A Survey of Few-Shot Learning for Biomedical Time Series
- URL: http://arxiv.org/abs/2405.02485v1
- Date: Fri, 3 May 2024 21:22:27 GMT
- Title: A Survey of Few-Shot Learning for Biomedical Time Series
- Authors: Chenqi Li, Timothy Denison, Tingting Zhu,
- Abstract summary: Data-driven models have tremendous potential to assist clinical diagnosis and improve patient care.
An emerging approach to overcome the scarcity of labeled data is to augment AI methods with human-like capabilities to learn new tasks with limited examples, called few-shot learning.
This survey provides a comprehensive review and comparison of few-shot learning methods for biomedical time series applications.

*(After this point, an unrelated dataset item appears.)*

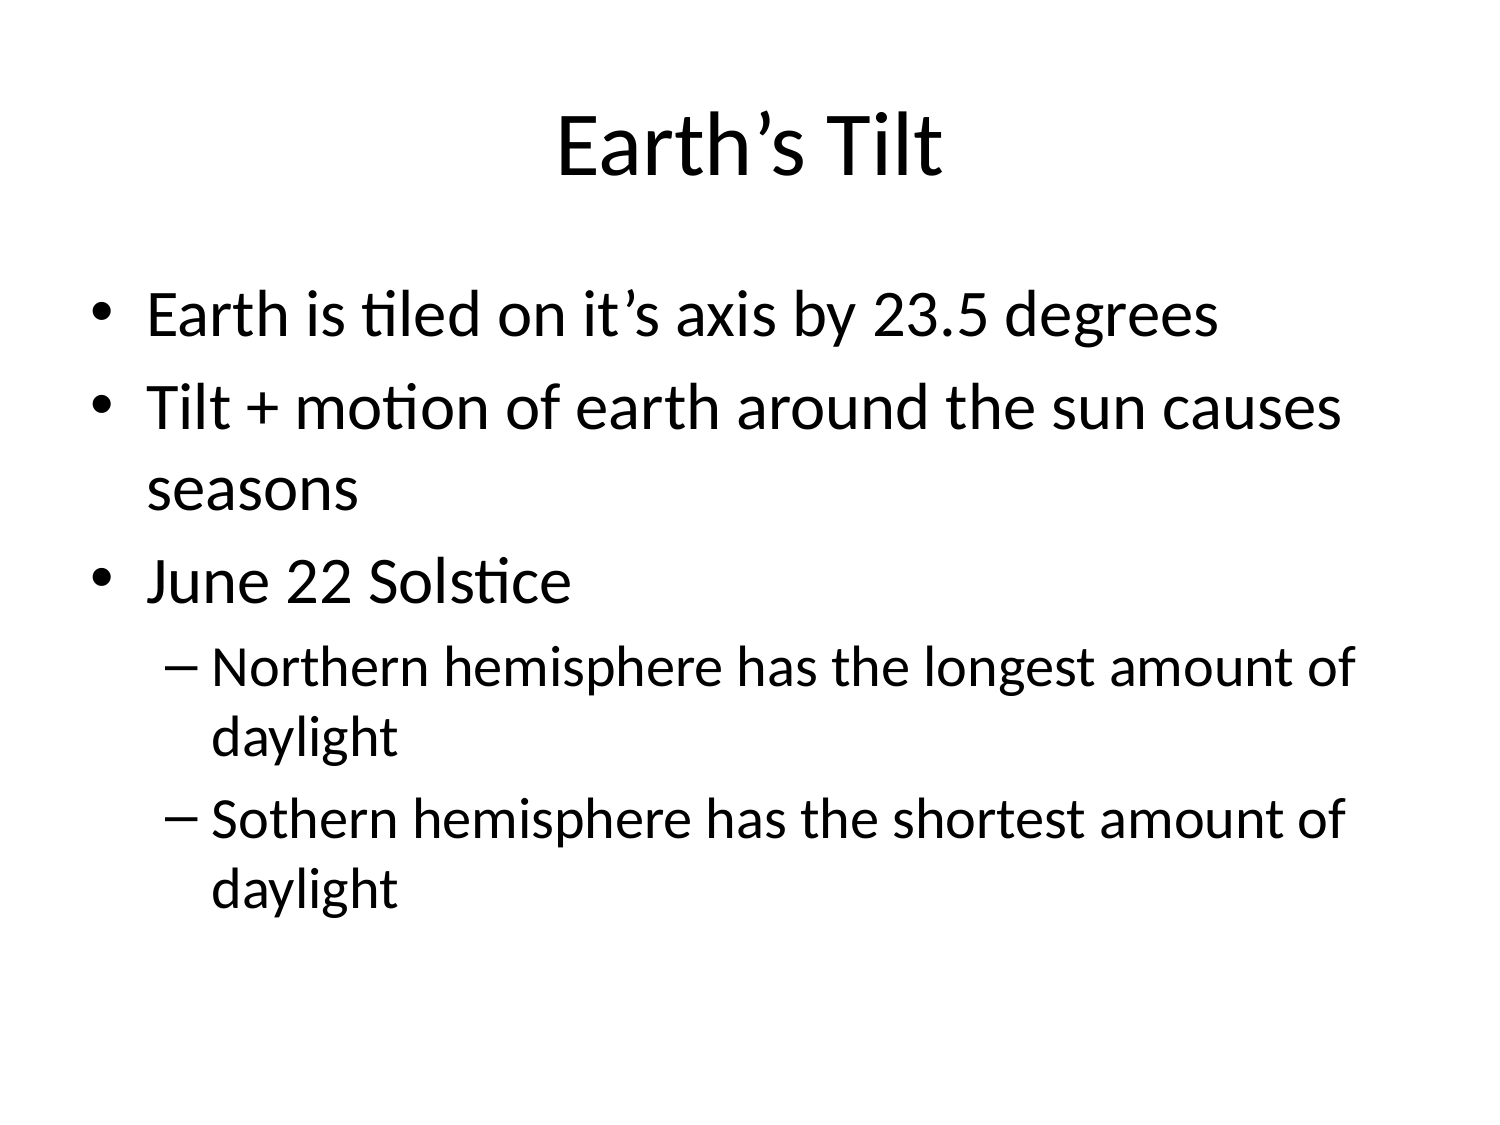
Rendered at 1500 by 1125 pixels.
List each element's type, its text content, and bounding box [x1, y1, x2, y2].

title Earth’s Tilt [75, 45, 1425, 233]
list Earth is tiled on it’s axis by 23.5 degrees Tilt + motion of earth around the sun causes seasons June 22 Solstice Northern hemisphere has the longest amount of daylight Sothern hemisphere has the shortest amount of daylight [75, 262, 1425, 1005]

- Score: 3.845248204742053
- License: http://creativecommons.org/licenses/by/4.0/
- Abstract: Advancements in wearable sensor technologies and the digitization of medical records have contributed to the unprecedented ubiquity of biomedical time series data. Data-driven models have tremendous potential to assist clinical diagnosis and improve patient care by improving long-term monitoring capabilities, facilitating early disease detection and intervention, as well as promoting personalized healthcare delivery. However, accessing extensively labeled datasets to train data-hungry deep learning models encounters many barriers, such as long-tail distribution of rare diseases, cost of annotation, privacy and security concerns, data-sharing regulations, and ethical considerations. An emerging approach to overcome the scarcity of labeled data is to augment AI methods with human-like capabilities to leverage past experiences to learn new tasks with limited examples, called few-shot learning. This survey provides a comprehensive review and comparison of few-shot learning methods for biomedical time series applications. The clinical benefits and limitations of such methods are discussed in relation to traditional data-driven approaches. This paper aims to provide insights into the current landscape of few-shot learning for biomedical time series and its implications for future research and applications.